Pedigo's work has garnered critical praise in many art publications such as New York Times,[2] the New Yorker,[3][4] Artforum,[5][6] Art in America,[7][8] Hyperallergic,[9] and ARTnews.[10]

Publications[edit]

In 2011 the Southern Alberta Art Gallery published a monograph on Pedigo's work featured writing by critic and curator Chris Sharp and an interview with the writer and critic Lillian Davies.

Sharp, Chris; Davies, Lillian (2011). Ian Pedigo: Works 2007-2010. Southern Alberta Art Gallery. ISBN 978-1894699495.

References[edit]

  1. ^ Bentley, Kyle (June 2006). "Ian Pedigo at Klaus von Nichtssagend". Artforum.
  2. ^ Smith, Roberta (2008-04-11). "Ian Pedigo: Titanium Pro". New York Times.
  3. ^ "Ian Pedigo". The New Yorker. 2010-02-15.
  4. ^ "Ian Pedigo" (PDF).

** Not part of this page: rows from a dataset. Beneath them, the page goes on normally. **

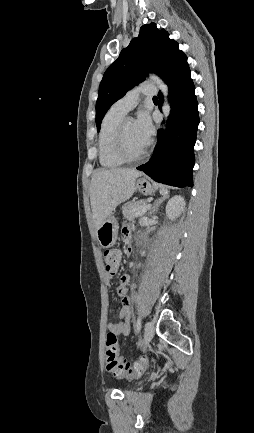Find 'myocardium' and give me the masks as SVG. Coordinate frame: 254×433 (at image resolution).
Returning <instances> with one entry per match:
<instances>
[{
  "label": "myocardium",
  "mask_w": 254,
  "mask_h": 433,
  "mask_svg": "<svg viewBox=\"0 0 254 433\" xmlns=\"http://www.w3.org/2000/svg\"><path fill=\"white\" fill-rule=\"evenodd\" d=\"M129 119L130 118L125 117L119 123L117 130H116V134H115L114 147H115V151H116L117 155L123 161L135 162V161H139L145 157V155L147 154V152L150 148L151 142L148 141L145 148L142 149L138 154H131L128 152V150L126 149V146H125L124 129H125V124Z\"/></svg>",
  "instance_id": "f54148a6"
}]
</instances>
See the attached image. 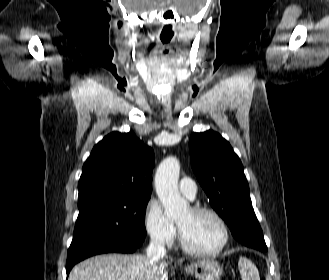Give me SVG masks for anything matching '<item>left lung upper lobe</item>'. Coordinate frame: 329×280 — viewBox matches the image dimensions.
<instances>
[{
    "label": "left lung upper lobe",
    "instance_id": "obj_1",
    "mask_svg": "<svg viewBox=\"0 0 329 280\" xmlns=\"http://www.w3.org/2000/svg\"><path fill=\"white\" fill-rule=\"evenodd\" d=\"M191 164L213 209L229 225L238 228L258 223L249 186L239 157L218 133H193L189 140ZM239 242L249 247H266L262 233L248 234Z\"/></svg>",
    "mask_w": 329,
    "mask_h": 280
}]
</instances>
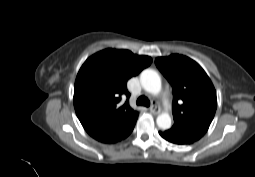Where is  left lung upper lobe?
Returning a JSON list of instances; mask_svg holds the SVG:
<instances>
[{
  "mask_svg": "<svg viewBox=\"0 0 255 177\" xmlns=\"http://www.w3.org/2000/svg\"><path fill=\"white\" fill-rule=\"evenodd\" d=\"M157 68L172 85L174 125L172 133L199 140L208 130L217 108L215 88L194 60L179 54L158 57Z\"/></svg>",
  "mask_w": 255,
  "mask_h": 177,
  "instance_id": "5c2ea615",
  "label": "left lung upper lobe"
}]
</instances>
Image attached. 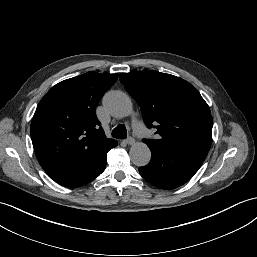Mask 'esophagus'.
Here are the masks:
<instances>
[{
	"label": "esophagus",
	"mask_w": 257,
	"mask_h": 257,
	"mask_svg": "<svg viewBox=\"0 0 257 257\" xmlns=\"http://www.w3.org/2000/svg\"><path fill=\"white\" fill-rule=\"evenodd\" d=\"M126 144L128 145H132L135 143V139L132 138V137H128L126 140H125Z\"/></svg>",
	"instance_id": "1"
}]
</instances>
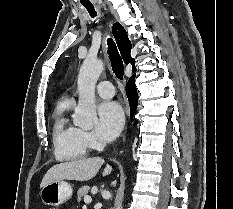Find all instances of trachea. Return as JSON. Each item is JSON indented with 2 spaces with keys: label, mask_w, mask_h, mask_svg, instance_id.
Returning a JSON list of instances; mask_svg holds the SVG:
<instances>
[{
  "label": "trachea",
  "mask_w": 233,
  "mask_h": 209,
  "mask_svg": "<svg viewBox=\"0 0 233 209\" xmlns=\"http://www.w3.org/2000/svg\"><path fill=\"white\" fill-rule=\"evenodd\" d=\"M92 17L96 16V11L93 6H85ZM108 54L111 60L112 70L118 79H123L124 65L121 56L118 52L115 42L109 38L107 40Z\"/></svg>",
  "instance_id": "1"
}]
</instances>
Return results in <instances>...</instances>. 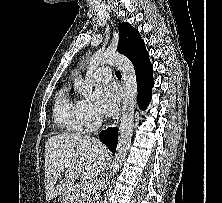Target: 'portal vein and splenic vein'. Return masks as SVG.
I'll list each match as a JSON object with an SVG mask.
<instances>
[{
	"label": "portal vein and splenic vein",
	"instance_id": "1",
	"mask_svg": "<svg viewBox=\"0 0 222 203\" xmlns=\"http://www.w3.org/2000/svg\"><path fill=\"white\" fill-rule=\"evenodd\" d=\"M94 188V185L92 182H85L83 184V189L86 191V192H89V191H92Z\"/></svg>",
	"mask_w": 222,
	"mask_h": 203
}]
</instances>
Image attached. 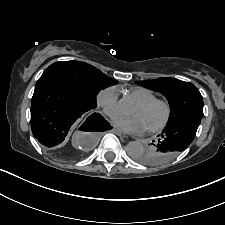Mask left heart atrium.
Listing matches in <instances>:
<instances>
[{
	"label": "left heart atrium",
	"mask_w": 225,
	"mask_h": 225,
	"mask_svg": "<svg viewBox=\"0 0 225 225\" xmlns=\"http://www.w3.org/2000/svg\"><path fill=\"white\" fill-rule=\"evenodd\" d=\"M114 123L122 130L130 133H142L148 128L140 116L126 117L119 115L114 118Z\"/></svg>",
	"instance_id": "left-heart-atrium-1"
}]
</instances>
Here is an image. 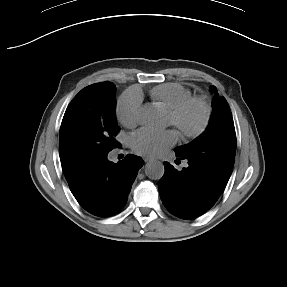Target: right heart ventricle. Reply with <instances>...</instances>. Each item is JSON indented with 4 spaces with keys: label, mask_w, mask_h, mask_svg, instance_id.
<instances>
[{
    "label": "right heart ventricle",
    "mask_w": 287,
    "mask_h": 287,
    "mask_svg": "<svg viewBox=\"0 0 287 287\" xmlns=\"http://www.w3.org/2000/svg\"><path fill=\"white\" fill-rule=\"evenodd\" d=\"M151 97L156 104L170 113L181 103L192 97V93L179 83H165L153 88Z\"/></svg>",
    "instance_id": "e07e8e85"
}]
</instances>
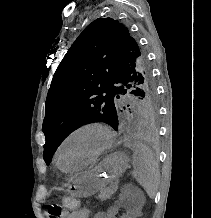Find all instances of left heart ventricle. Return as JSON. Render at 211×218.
Returning <instances> with one entry per match:
<instances>
[{
	"mask_svg": "<svg viewBox=\"0 0 211 218\" xmlns=\"http://www.w3.org/2000/svg\"><path fill=\"white\" fill-rule=\"evenodd\" d=\"M104 139L95 131H84L70 139L62 149L61 165L87 162L103 145Z\"/></svg>",
	"mask_w": 211,
	"mask_h": 218,
	"instance_id": "1",
	"label": "left heart ventricle"
}]
</instances>
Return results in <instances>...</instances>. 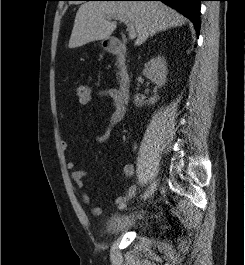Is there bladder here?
Masks as SVG:
<instances>
[{
  "label": "bladder",
  "mask_w": 245,
  "mask_h": 265,
  "mask_svg": "<svg viewBox=\"0 0 245 265\" xmlns=\"http://www.w3.org/2000/svg\"><path fill=\"white\" fill-rule=\"evenodd\" d=\"M146 225V219L141 214L123 215L110 214L104 224L105 234H117L120 232L139 229Z\"/></svg>",
  "instance_id": "obj_1"
}]
</instances>
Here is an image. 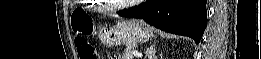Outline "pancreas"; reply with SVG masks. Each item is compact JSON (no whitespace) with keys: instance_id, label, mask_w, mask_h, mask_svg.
I'll return each instance as SVG.
<instances>
[{"instance_id":"1","label":"pancreas","mask_w":261,"mask_h":59,"mask_svg":"<svg viewBox=\"0 0 261 59\" xmlns=\"http://www.w3.org/2000/svg\"><path fill=\"white\" fill-rule=\"evenodd\" d=\"M135 49V46L129 45L126 47L124 53H123V59H134L133 51Z\"/></svg>"}]
</instances>
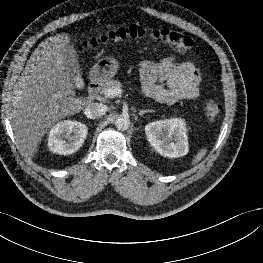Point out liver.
<instances>
[{"instance_id": "6515ba94", "label": "liver", "mask_w": 263, "mask_h": 263, "mask_svg": "<svg viewBox=\"0 0 263 263\" xmlns=\"http://www.w3.org/2000/svg\"><path fill=\"white\" fill-rule=\"evenodd\" d=\"M70 37L47 38L27 61L12 98L11 120L19 149L37 153L42 137L56 122L80 112L88 102L75 97L74 83L64 64Z\"/></svg>"}]
</instances>
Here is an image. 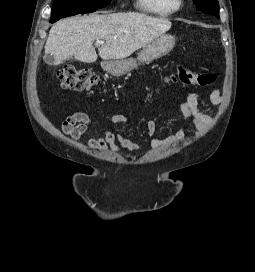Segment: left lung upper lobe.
Returning <instances> with one entry per match:
<instances>
[{
  "mask_svg": "<svg viewBox=\"0 0 255 272\" xmlns=\"http://www.w3.org/2000/svg\"><path fill=\"white\" fill-rule=\"evenodd\" d=\"M197 10L212 14L219 18V4L217 0H193Z\"/></svg>",
  "mask_w": 255,
  "mask_h": 272,
  "instance_id": "5c2ea615",
  "label": "left lung upper lobe"
}]
</instances>
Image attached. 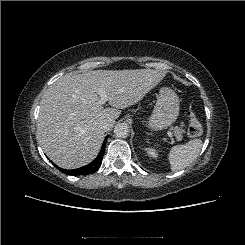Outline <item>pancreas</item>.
I'll return each mask as SVG.
<instances>
[{"label":"pancreas","mask_w":245,"mask_h":245,"mask_svg":"<svg viewBox=\"0 0 245 245\" xmlns=\"http://www.w3.org/2000/svg\"><path fill=\"white\" fill-rule=\"evenodd\" d=\"M172 130H173V132H174L176 138H177L178 140H181L182 137H183L182 135H183V133H184V130H183L181 127H178V126L173 127Z\"/></svg>","instance_id":"pancreas-1"}]
</instances>
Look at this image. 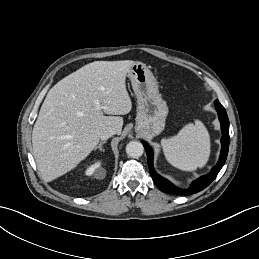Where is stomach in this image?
I'll list each match as a JSON object with an SVG mask.
<instances>
[{
	"label": "stomach",
	"instance_id": "0dacf381",
	"mask_svg": "<svg viewBox=\"0 0 259 259\" xmlns=\"http://www.w3.org/2000/svg\"><path fill=\"white\" fill-rule=\"evenodd\" d=\"M128 77L137 98L136 130L149 135H158L165 127L168 115L166 102L159 94L153 73L142 62H135Z\"/></svg>",
	"mask_w": 259,
	"mask_h": 259
}]
</instances>
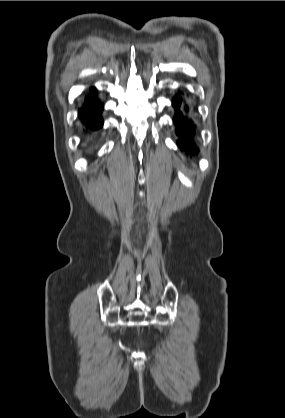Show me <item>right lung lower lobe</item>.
I'll return each mask as SVG.
<instances>
[{
  "label": "right lung lower lobe",
  "instance_id": "1",
  "mask_svg": "<svg viewBox=\"0 0 285 418\" xmlns=\"http://www.w3.org/2000/svg\"><path fill=\"white\" fill-rule=\"evenodd\" d=\"M104 104L97 97L94 87L90 88V93L85 94L80 107L78 108L79 121L83 127V133L91 136L103 126L102 110Z\"/></svg>",
  "mask_w": 285,
  "mask_h": 418
}]
</instances>
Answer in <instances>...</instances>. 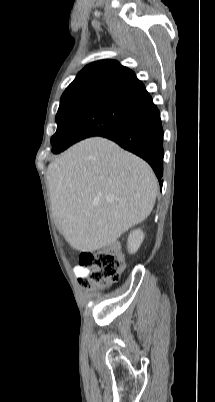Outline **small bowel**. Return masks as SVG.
Segmentation results:
<instances>
[{
	"label": "small bowel",
	"mask_w": 215,
	"mask_h": 402,
	"mask_svg": "<svg viewBox=\"0 0 215 402\" xmlns=\"http://www.w3.org/2000/svg\"><path fill=\"white\" fill-rule=\"evenodd\" d=\"M88 273H89L88 268H85V267H82V266H76L74 268V274L79 279H83V278L87 277Z\"/></svg>",
	"instance_id": "1"
}]
</instances>
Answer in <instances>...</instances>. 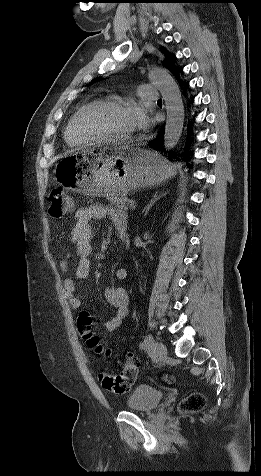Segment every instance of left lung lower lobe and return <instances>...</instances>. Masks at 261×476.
<instances>
[{
    "label": "left lung lower lobe",
    "instance_id": "obj_1",
    "mask_svg": "<svg viewBox=\"0 0 261 476\" xmlns=\"http://www.w3.org/2000/svg\"><path fill=\"white\" fill-rule=\"evenodd\" d=\"M183 84H185V82H183ZM192 100H193V98H192ZM190 129H191V125L189 124L188 125V137H187V141H186V150H185V154L183 155V158H182V160L186 161V162L190 160V158L187 156L188 146H189V143H190V138H189ZM163 143H164V131H162L153 141H150L149 146L151 148H153L154 150H156V151H165ZM166 153H168L169 156L175 155V153L172 152V151H169V152L166 151Z\"/></svg>",
    "mask_w": 261,
    "mask_h": 476
}]
</instances>
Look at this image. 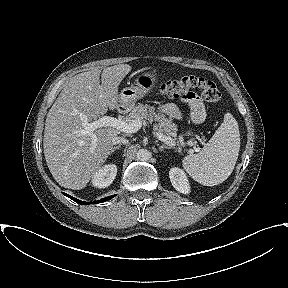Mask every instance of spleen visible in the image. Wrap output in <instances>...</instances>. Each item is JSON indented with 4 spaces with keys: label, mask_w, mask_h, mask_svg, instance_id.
<instances>
[{
    "label": "spleen",
    "mask_w": 288,
    "mask_h": 288,
    "mask_svg": "<svg viewBox=\"0 0 288 288\" xmlns=\"http://www.w3.org/2000/svg\"><path fill=\"white\" fill-rule=\"evenodd\" d=\"M239 150L238 123L231 113H227L209 142L198 154L186 156L182 165L195 181L205 186L218 185L232 173Z\"/></svg>",
    "instance_id": "spleen-1"
}]
</instances>
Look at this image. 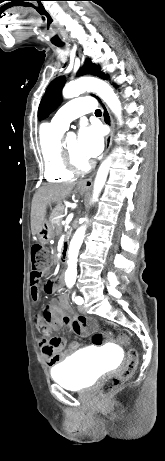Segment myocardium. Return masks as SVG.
Returning a JSON list of instances; mask_svg holds the SVG:
<instances>
[{"mask_svg": "<svg viewBox=\"0 0 165 461\" xmlns=\"http://www.w3.org/2000/svg\"><path fill=\"white\" fill-rule=\"evenodd\" d=\"M60 152L64 167L72 174H83L90 170L92 164L88 161L83 164L77 163L66 148L65 143H60Z\"/></svg>", "mask_w": 165, "mask_h": 461, "instance_id": "f54148a6", "label": "myocardium"}]
</instances>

The New Yorker. 2013-01-07.
  5. ^ Yood, James (January 2009). "Ian Pedigo". Artforum.
  6. ^ Wilson, Michael (December 2011). "Ian Pedigo". Artforum.
  7. ^ Maine, Steven (June 2010). "Ian Pedigo". Art in America.
  8. ^ "Ian Pedigo". Art in America. April 2014.
  9. ^ Maier, Allison (June 2010). "Sculptural Sorcery: Ian Pedigo's Assemblages of the Natural and Manufactured". Hyperallergic.
  10. ^ Durón, Maximilíano (December 2015). "Ian Pedigo, Klaus von Nichtssagend" (PDF). ARTnews.